= The Dolley Madison Digital Edition =

The Dolley Madison Digital Edition (DMDE) is a digital comprehensive edition of the correspondence and ancillary documents of Dolley Payne Todd Madison. Rotunda, the electronic imprint of the University of Virginia Press, published the first installment of the edition in 2004; the final installment will appear in the Fall of 2021. The DMDE includes over 3,500 documents and 5,000 unique identifications of people, places, terms, and titles. The edition won the 2020 Lyman H. Butterfield Award from the Association for Documentary Editing. The DMDE was the first publication of Rotunda and is now available as part of Rotunda's American Founding Era Collection, where it can be included in searches across the entire collection alongside the papers of the founders.

==Protocols==
The DMDE attempts to identify every person, place, organization, and citation that is mentioned in the correspondence (or other documents such as newspaper articles, legal documents, and invitations). Annotations are provided by associating names to text. A list is provided in the left hand margin to facilitate searching. In addition, the DMDE provides editorial notes to explain issues that transcend individual letters but have not been the subject of serious historical research and writing. All documents are marked up in XML and conform to TEI.P5. Readers can both browse and search the collection or pull up the complete set of annotations, called in this edition the "glossary."

==History==
The DMDE was created by Holly Cowan Shulman working in close collaboration with the Papers of James Madison and Rotunda. The goal of the edition was and remains twofold: to provide a modern edition of Dolley Madison's correspondence; and to provide a model for a born-digital documentary edition in the field of history.
There are two previous editions of letters of Dolley Madison. The first, edited by her great-niece, Lucia B. Cutts, was originally published in 1886. The second, edited by a Washington historian, Allen C. Clark, was published in 1914. Both are highly selected and heavily bowdlerized.
The DMDE was preceded by a selective edition edited by Shulman and David B. Mattern, senior associate editor of the Papers of James Madison: The Selected Letters of Dolley Payne Madison, published in 2003 by the University of Virginia Press.

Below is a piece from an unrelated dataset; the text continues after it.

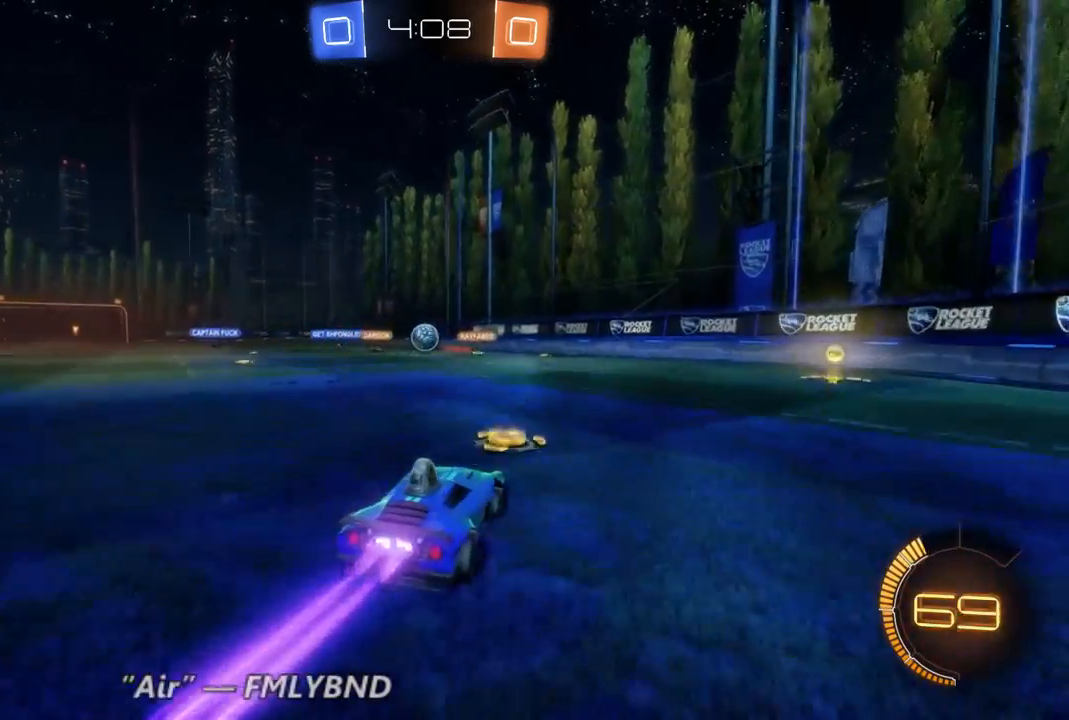
{"dt_ms": 500, "buttons": ["R2"], "left_stick": "up-left", "right_stick": "center", "events": [[67, "left_stick", "center"], [133, "left_stick", "left"], [333, "left_stick", "center"], [367, "B", "up"], [467, "left_stick", "up-left"]]}
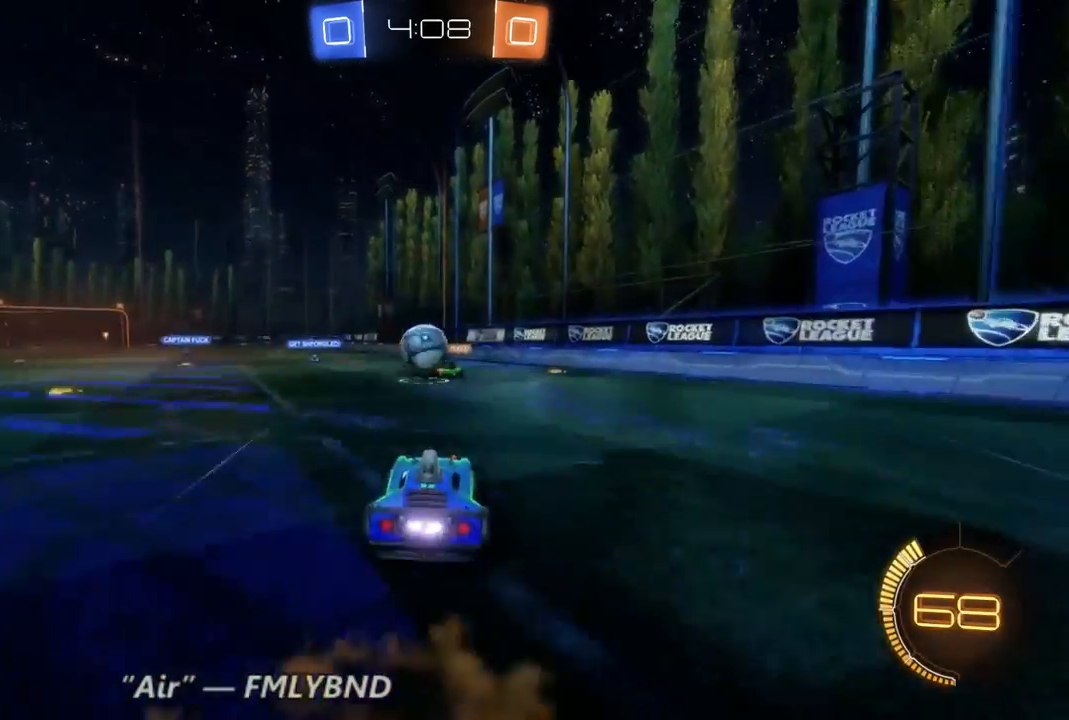
{"dt_ms": 500, "buttons": ["R2"], "left_stick": "left", "right_stick": "center", "events": [[100, "left_stick", "center"], [167, "left_stick", "left"]]}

The project director is Holly Cowan Shulman, and the managing editor is Mary MacNeil.

The DMDE was funded by the National Endowment for the Humanities, Virginia Humanities, and the National Historical Publications and Records Commission.

== Reception ==

The DMDE has been used by both academic and popular writers. Scholars who have cited the DMDE include historians such as Catherine Allgor, David Lynn Holmes, Annette Gordon-Reed, Woody Holton, Caroline Winterer, and Douglas Houpt; and specialists in Digital Humanities such as Johanna Drucker and Lauren F. Klein. Popular historians who have used the edition include Cokie Roberts, Elise K. Kirk, Elizabeth Dowling Taylor, and Jon Meacham.

The Dolley Madison Digital Edition won the Lyman H. Butterfield Award from the Association for Documentary Editing. In 2021 it was nominated for the J. Franklin Jameson Award from the American Historical Association.